Text shown:
• • • •

To clarify this point further, the next section provides some purpose and context for grids, as opposed to clusters, and introduces Ian Foster’s three criteria for grids, which must be met before something can be classified as a grid.

Grids and clusters: Purpose and context

As computing power increased and prices dropped over the last part of the 20th century, it became clear that if large numbers of low-cost computers could be used in concert, they could provide supercomputing power at a much lower cost than purpose-built, high-performance supercomputers. This isn’t entirely true anymore; my co-worker just purchased a consumer computer that, according to the government’s definition, qualifies as a supercomputer. Apple makes this computer, and it costs less than $3,000, including delivery.

As always in engineering, if you optimize one variable, in this case cost, you must offset that gain for a loss in some other aspect of the system. Compared with a supercomputer, clusters pay the price for this low cost in communication overhead and RAM size. Because processes must communicate with other processes via the network, rather than hardware on the motherboard, communication is much slower. Also, high-speed RAM availability is limited by the amount of memory available to hosts in the cluster. Given these constraints, clusters have still proven invaluable in high-performance computing for solving problems that can easily be broken into many smaller tasks and distributed to workers. Ideal problems require little communication between workers, and their work product can be combined or processed in some way after the tasks have been completed.

• • • •

Data:
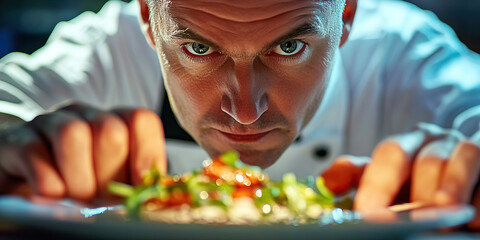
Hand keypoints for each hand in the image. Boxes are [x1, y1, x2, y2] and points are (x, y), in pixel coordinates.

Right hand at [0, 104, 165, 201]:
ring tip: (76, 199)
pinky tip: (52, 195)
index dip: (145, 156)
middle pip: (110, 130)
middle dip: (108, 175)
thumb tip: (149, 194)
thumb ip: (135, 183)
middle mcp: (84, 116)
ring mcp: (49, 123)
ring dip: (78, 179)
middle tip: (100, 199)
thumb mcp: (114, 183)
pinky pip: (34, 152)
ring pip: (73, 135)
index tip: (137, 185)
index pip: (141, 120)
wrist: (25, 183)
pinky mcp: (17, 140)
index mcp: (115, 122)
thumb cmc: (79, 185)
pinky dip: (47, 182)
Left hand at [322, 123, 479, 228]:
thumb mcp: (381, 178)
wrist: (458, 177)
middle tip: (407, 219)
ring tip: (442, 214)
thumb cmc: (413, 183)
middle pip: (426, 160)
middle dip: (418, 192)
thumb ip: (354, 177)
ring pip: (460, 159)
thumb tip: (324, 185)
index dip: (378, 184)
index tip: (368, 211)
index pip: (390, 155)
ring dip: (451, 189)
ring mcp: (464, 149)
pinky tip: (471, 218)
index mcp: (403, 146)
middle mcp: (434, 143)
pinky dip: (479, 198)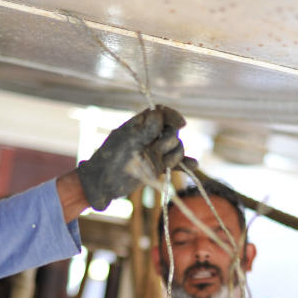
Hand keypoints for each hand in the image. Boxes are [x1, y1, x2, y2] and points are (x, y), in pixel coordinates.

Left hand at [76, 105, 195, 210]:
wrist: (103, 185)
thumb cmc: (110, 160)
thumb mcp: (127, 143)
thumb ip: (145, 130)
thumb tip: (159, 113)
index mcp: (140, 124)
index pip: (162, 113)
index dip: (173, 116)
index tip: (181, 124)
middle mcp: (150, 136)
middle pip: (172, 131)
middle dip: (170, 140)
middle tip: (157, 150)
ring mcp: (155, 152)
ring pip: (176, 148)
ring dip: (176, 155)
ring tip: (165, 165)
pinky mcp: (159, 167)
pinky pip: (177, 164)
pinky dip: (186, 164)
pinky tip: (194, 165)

• • • •

Your tasks:
1. What is the Spanish translation of this sentence from the grids and clusters passage: "Because processes must communicate with other processes via the network, rather than hardware on the motherboard, communication is much slower."
2. How would you sum up the grids and clusters passage in two sentences?
3. Could you write the next part of the grids and clusters passage, picking up after its final sentence?
The listing has no connection to the grids and clusters passage.

Answers to each task:
1. Como los procesos deben comunicarse con otros procesos a través de la red, en lugar de mediante el hardware de la placa base, la comunicación es mucho más lenta.

2. As computing power grew and prices fell, it became clear that many low-cost computers working together could deliver supercomputing power far more cheaply than purpose-built supercomputers, though this is no longer entirely true now that a consumer computer costing under $3,000 can qualify as a supercomputer. Clusters pay for their low cost with slower network communication and limited high-speed RAM, yet they remain invaluable for problems that break easily into many smaller tasks requiring little communication between workers.

3.
Grids can certainly solve these sorts of problems, but they might have a supercomputer available for tasks that cannot be broken up so easily. The grid would provide a way to match this supercomputer with your problem, reserve it, authenticate your task and authorize its use of the supercomputer. It would execute the task and provide a way to monitor progress on that supercomputer. When the supercomputer completes your task, it would send the results to you. This supercomputer might even be in a different hemisphere and owned by a different institution. Finally, the grid might even debit your account for using this service.

By way of contrast, a cluster might provide some of these services. It might even be a cluster of supercomputers, but the cluster would probably belong entirely to your institution, and it probably wouldn’t bill you. In addition, your institution probably would have a consistent policy and method of authenticating your credentials and authorizing your use of the cluster. More important, the cluster would probably exercise complete and centralized control over its resources.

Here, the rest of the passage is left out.